According to an article published this week in NEJM, not all men with prostate cancer require surgery to treat it.
The findings come from the Prostate Cancer Intervention Versus Observation Trial (PIVOT), a study that enrolled 731 patients over the span of seven years (November 1994 to January 2002) at more than 50 sites across the U.S. Trial participants – men with clinically localized prostate cancer detected by prostate specific antigen (PSA) screening – were randomized to either radical prostatectomy or observation. They were then followed for an average of 10 years.
Overall mortality was the primary outcome. Of the men who had been assigned to undergo surgery, 47% died (171 out of 364 patients) by the end of the study; of the men who had been assigned to observation, 50% died (183 out of 367 patients). This mortality difference between the two arms was not statistically significant (95% CI: -4.1 to 10.3; P=0.22), and absolute reductions in mortality were not statistically significant at any interim time interval.

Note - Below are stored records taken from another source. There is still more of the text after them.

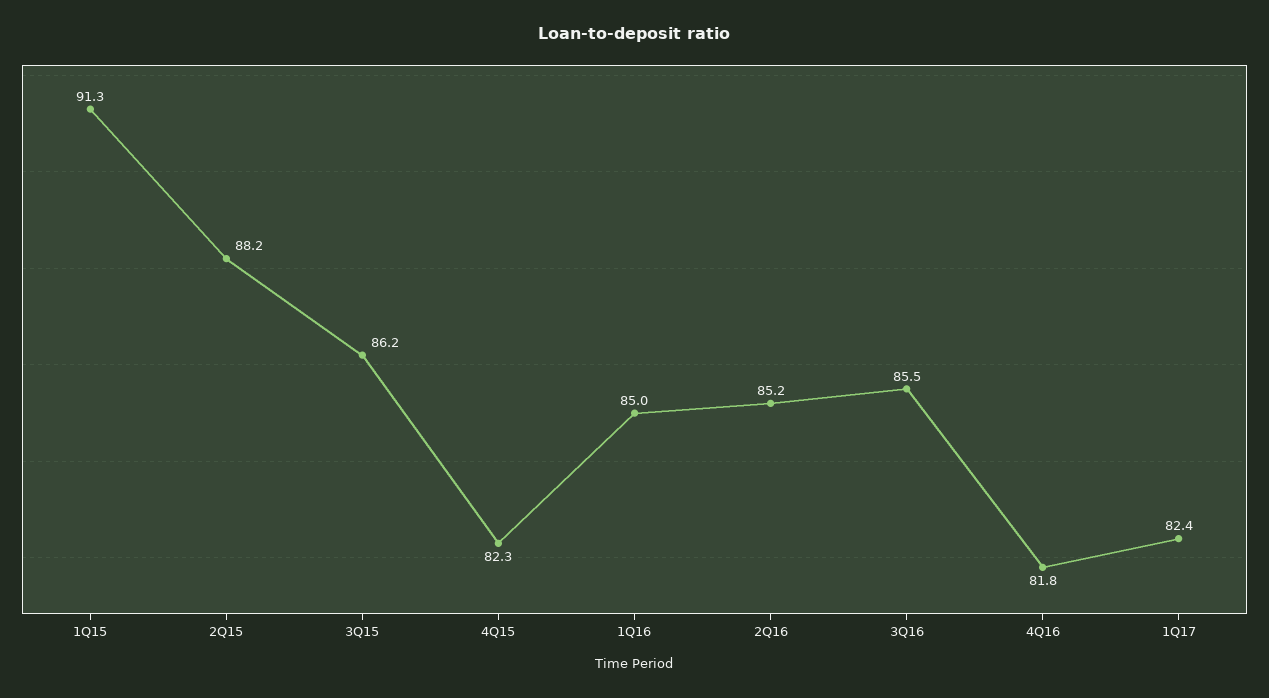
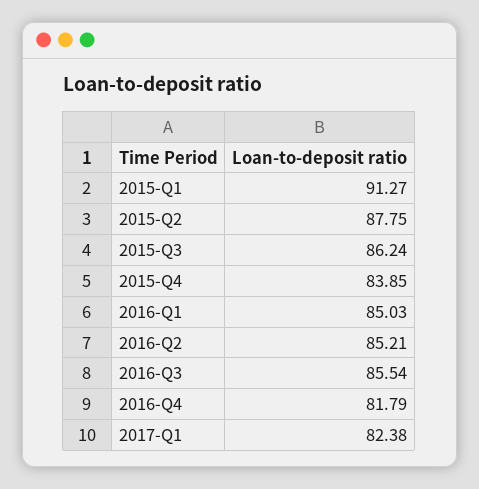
2Q15: 88.2 -> 87.75
4Q15: 82.3 -> 83.85

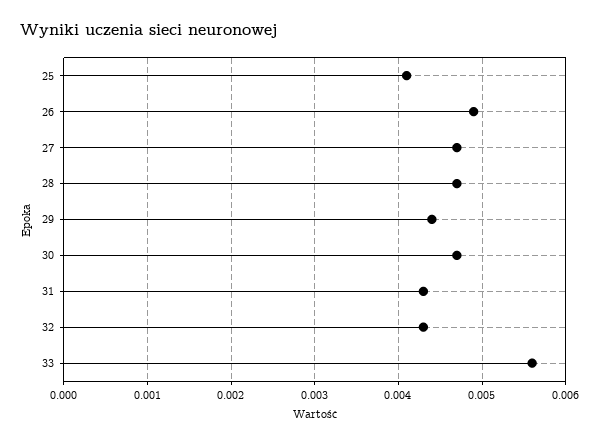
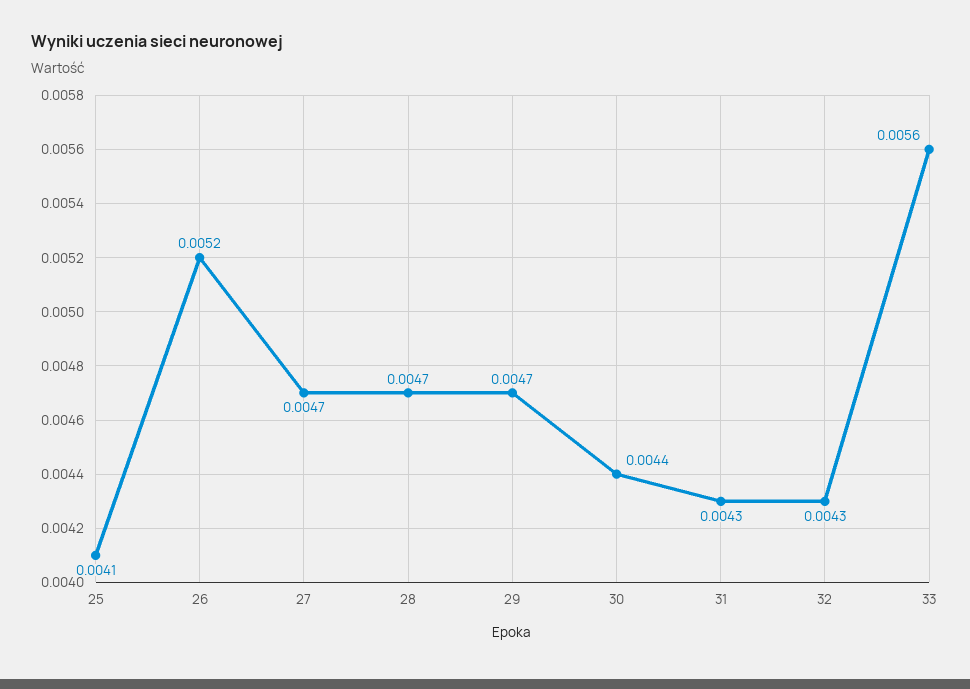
26: 0.0049 -> 0.0052
29: 0.0044 -> 0.0047
30: 0.0047 -> 0.0044

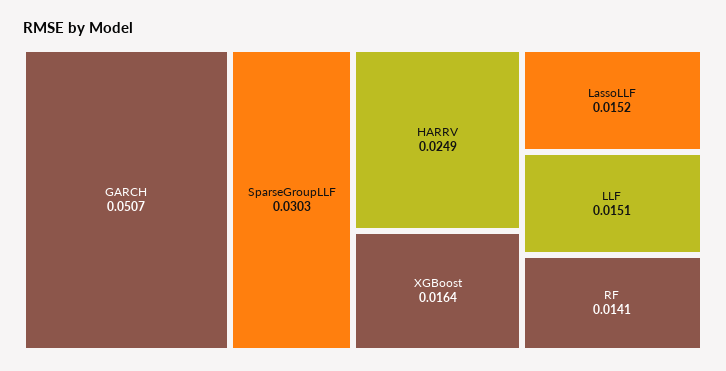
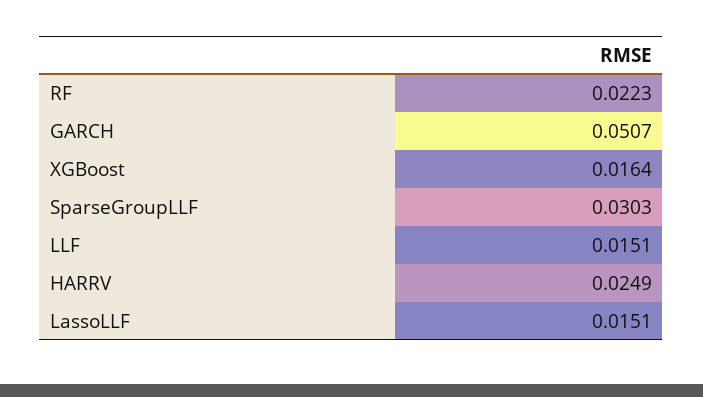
LassoLLF: 0.0152 -> 0.0151
RF: 0.0141 -> 0.0223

A secondary outcome of the study was prostate cancer-specific mortality. Death attributed to prostate cancer occurred in 5.8% of men randomized to surgery, versus 8.4% of men randomized to observation. This, too, was not a statistically significant difference (95% CI: -1.1 to 6.5; P=0.09).
There were certain groups of patients, however, for whom surgery was associated with a statistically significant mortality reduction as compared to observation. For instance, men with a PSA level above 10 ng/mL who were randomized to surgery had a 13.2% lower overall mortality rate as compared to those randomized to observation (hazard ratio = 0.67; 95% CI: 0.48 to 0.94). The results also suggested that men with intermediate- or high-risk tumors might benefit from surgery, while those with low-risk tumors likely would not. (Tumor risk classification was based on PSA level, Gleason score, and clinical stage.)
So where does this leave us?
Taken at face value, these results suggest that for many men diagnosed with prostate cancer, prostatectomies should not be performed. What’s more, if such a conclusion were valid in the early days of PSA testing when this study was conducted, its relevance is likely to be all the greater today, when PSA testing is more common and rates of prostate cancer detection are higher.
On the other hand, drawing such a conclusion from this study might be premature. In an accompanying editorial, Dr. Ian M. Thompson of the University of Texas Health Science Center and Dr. Catherine M. Tangen of the Fred Hutchinson Cancer Research Center point out that the study was originally designed to enroll 2,000 patients but actually enrolled fewer than 740 patients. They caution that due to the reduced sample size, the study may have been underpowered to detect statistically significant mortality differences between the two study arms. “A 41% increased risk of death on the observation arm cannot be excluded with 95% confidence,” they write, although they acknowledge that an increase of such magnitude would be unlikely given a measured difference of only 3%.
Another concern they raise is the considerable rate of contamination in the study. More than 20% of the patients assigned to the observation arm still received some form of curative therapy, including 10% for whom surgery was attempted.
Seen in this light, Thompson and Tangen imply, what is most remarkable about the study findings isn’t the absence of a statistically significant mortality difference for many patients. It’s the fact that “[d]espite these effects that ought to blunt our ability to discern a treatment effect, in high-risk cancers, a trend toward a reduction in mortality was seen.”
The results of PIVOT represent an important contribution to the literature in that they show that low risk patients may not require treatment. However, if screening and treatment truly do not improve survival, as PIVOT and other studies have suggested, then why has there been a dramatic fall in prostate cancer mortality over the last two decades (a 44% reduction between 1993 and 2009)?
As health care costs continue to rise, and as the male population continues to age, the need to make sense of this paradox – and its implications for the diagnosis and management of prostate cancer – will only grow more urgent. In the meantime, the results of PIVOT have given patients and providers yet another variable to factor into the increasingly complex calculus of costs versus benefits and action versus deliberate inaction.